Gary K. Fedder: In principle, additive manufacturing enables anyone to make plastic parts without extensive manufacturing training. The exciting enabling feature is the idea to press "print" and out comes a part wholly defined by a 3D solid model. Features of commercial 3D printers are rapidly advancing, but there is still a way to go before machines are available to make highly finished parts without some human-driven post-processing.

While 3D printing is not ready to replace injection molding, it provides tool-less production with "batch" quality in single-unit quantities. This latter feature is important in markets where customization is crucial, such as implants, prosthetics, personalized design, art and jewelry. Personalized design of otherwise "standard" components will become even more commonplace and inexpensive. For example, everything from lampshades to cell phone covers could be embossed with your favorite patterns or images. Some companies, such as Stratasys, are investigating incorporation of electronic functions into 3D printed plastic parts.

DownstreamToday: How might 3D printing change the supply chain? For instance, will new chemicals feedstocks be needed, will it lessen the need for some existing feedstocks and can we expect a major change in how manufactured products are distributed to customers?

Fedder: The biggest potential change by additive manufacturing is the ability to manufacture at distribution centers, which will reduce inventory. For example, you've probably read the recent stories of Amazon looking into these possibilities. The quality of the end product has to improve before such distributed manufacturing becomes a reality. Currently most additive manufactured items end up requiring finishing processes to clean debris and smooth surfaces.

The high-end additive manufacturing machines require proprietary feedstocks. For example, laser sintered manufacturing systems require a fine powder with a controlled size of particles in order to achieve the resolution and quality specified by the equipment provider. Eventually, third-party suppliers for materials will emerge as the market for 3D printing expands.

New materials are desirable for several reasons. Polymer materials with better strength at lower processing temperatures will open the door to more markets. Metal-based materials compatible with these polymers will lead to hybrid 3D printers capable of embedding electronic wiring, sensors and actuators into components.

Wohlers: Today, the total number of materials for AM is small compared to the number of materials for injection molding and other methods of plastic manufacturing. The total amount of material is also small by comparison. We foresee steady, incremental growth over the near-term future.

DownstreamToday: What are the major implications that 3D printing should have for petrochemicals manufacturers?

Wohlers: As mentioned, the total amount of material for 3D printing is currently quite small compared to total plastics manufacture. As the technology grows, we may see demand for smaller production volumes – more "boutique" production – and perhaps greater demand for tight control on feedstock powder morphology. However, these changes will be steady and incremental, so we don't consider them as "major implications." On the other hand, the AM industry has been waiting for real breakthroughs in plastics for well over a decade. If an AM material and process were developed that created parts that truly matched the physical properties of injection-molded plastics, it would be a very popular material.

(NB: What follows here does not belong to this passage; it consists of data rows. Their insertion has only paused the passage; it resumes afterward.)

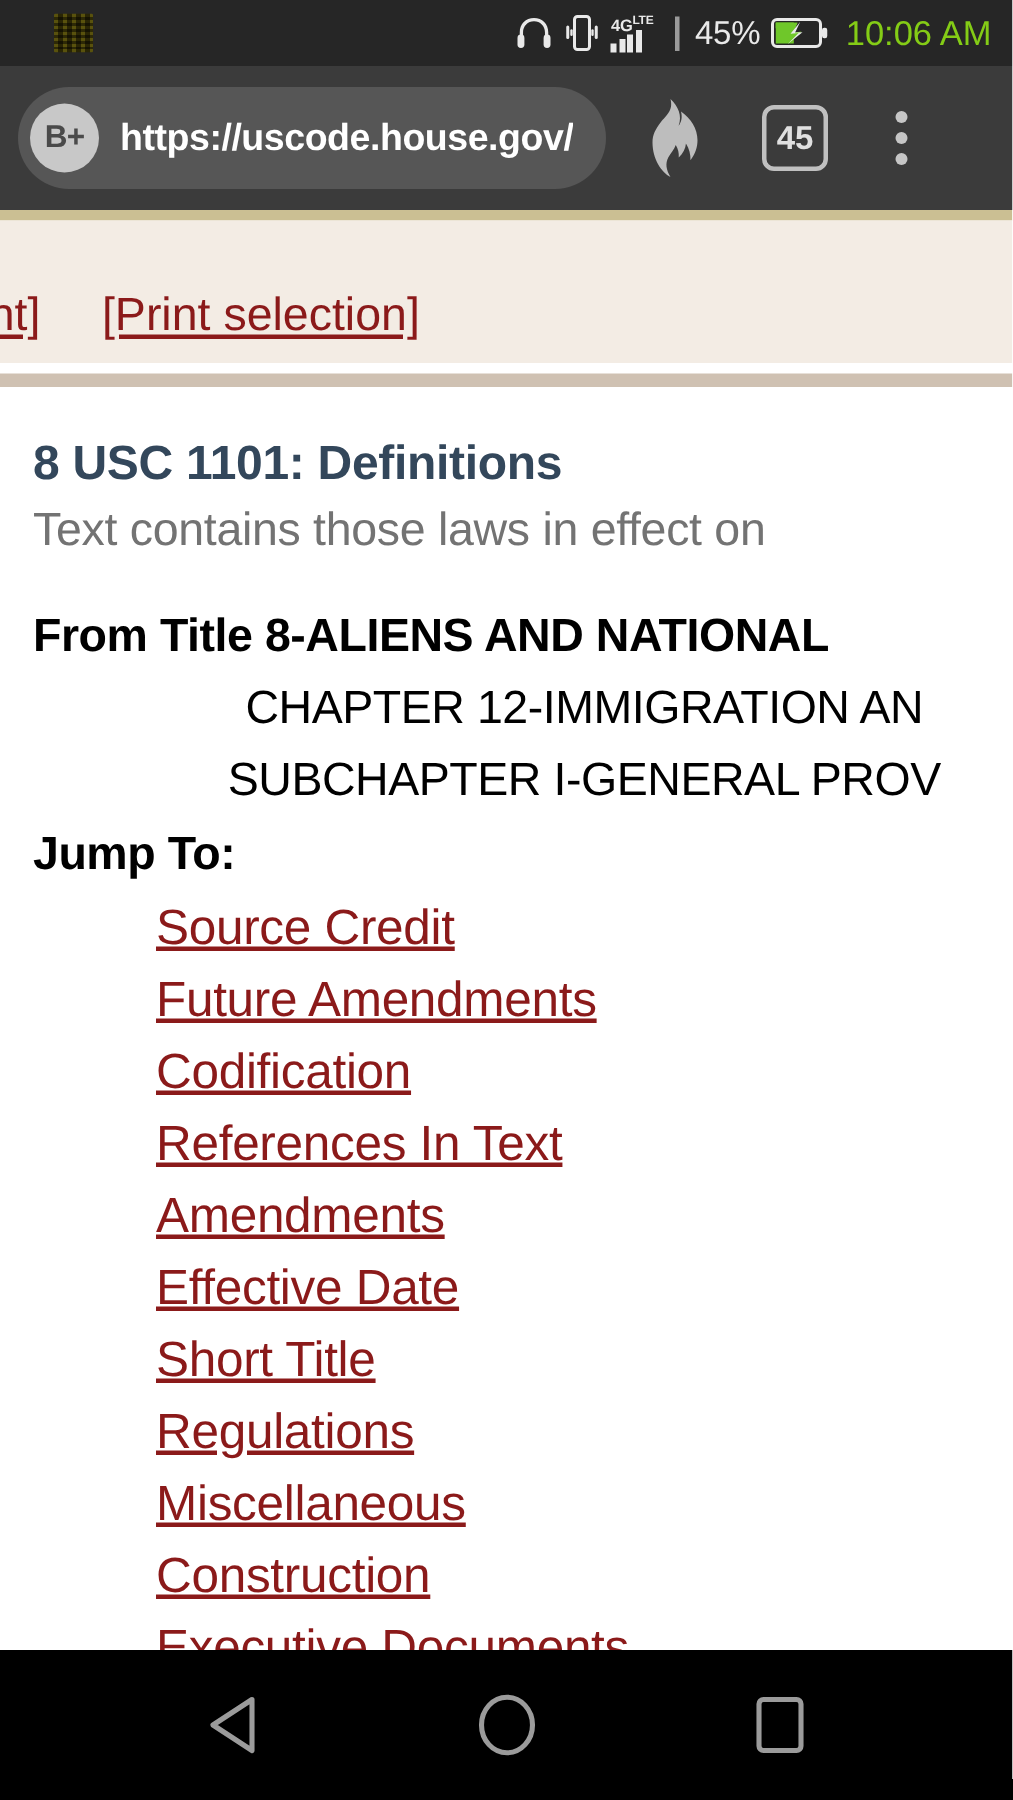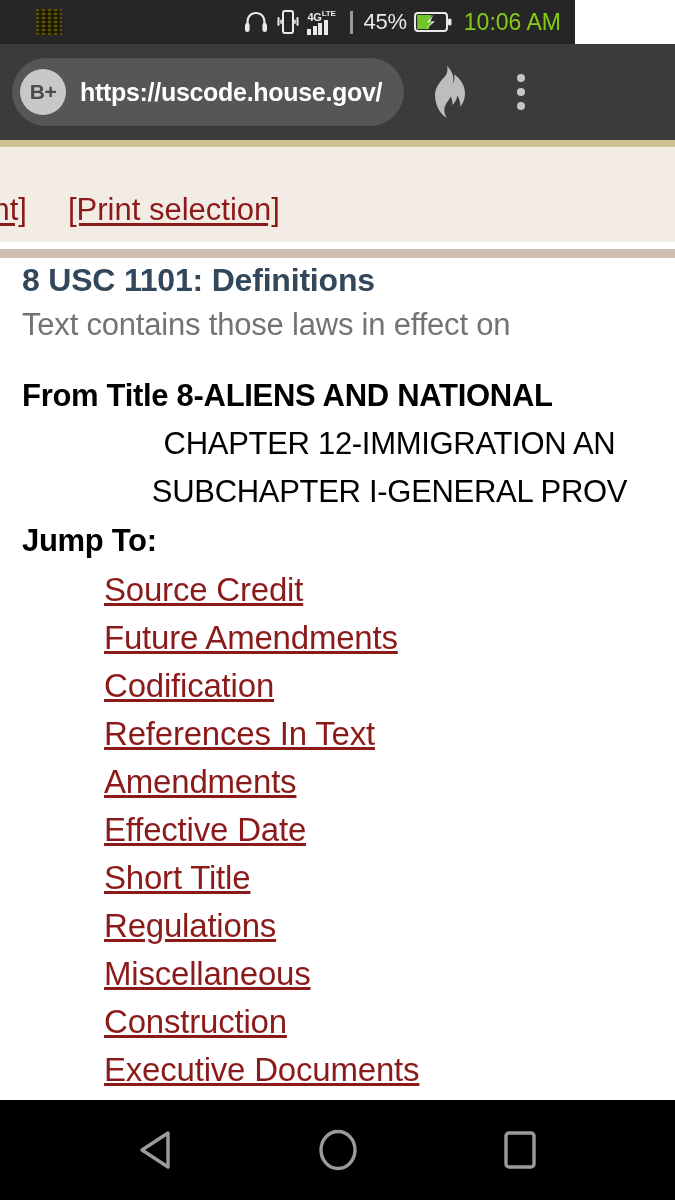--- a/index.html
+++ b/index.html
@@ -20,7 +20,7 @@
   
   .status-bar {
     position:absolute; top:0; left:0;
-    width:575px; height:44px;
+    width:675px; height:44px;
     background:#262626;
     display:flex; align-items:center;
     padding:16px 14px;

Fedder: This connection is not clear at this time. Eventually there will be sufficient sales volume to spur investment by petrochemical manufacturers, but right now it appears many of these companies are taking a "wait and see" approach. If the demand for 3D printing explodes, as some predict, then petrochemical manufacturers will be motivated to develop new chemicals and materials for an expanding additive manufacturing base. Those companies that are listening to the early adopters' needs now will have an advantage.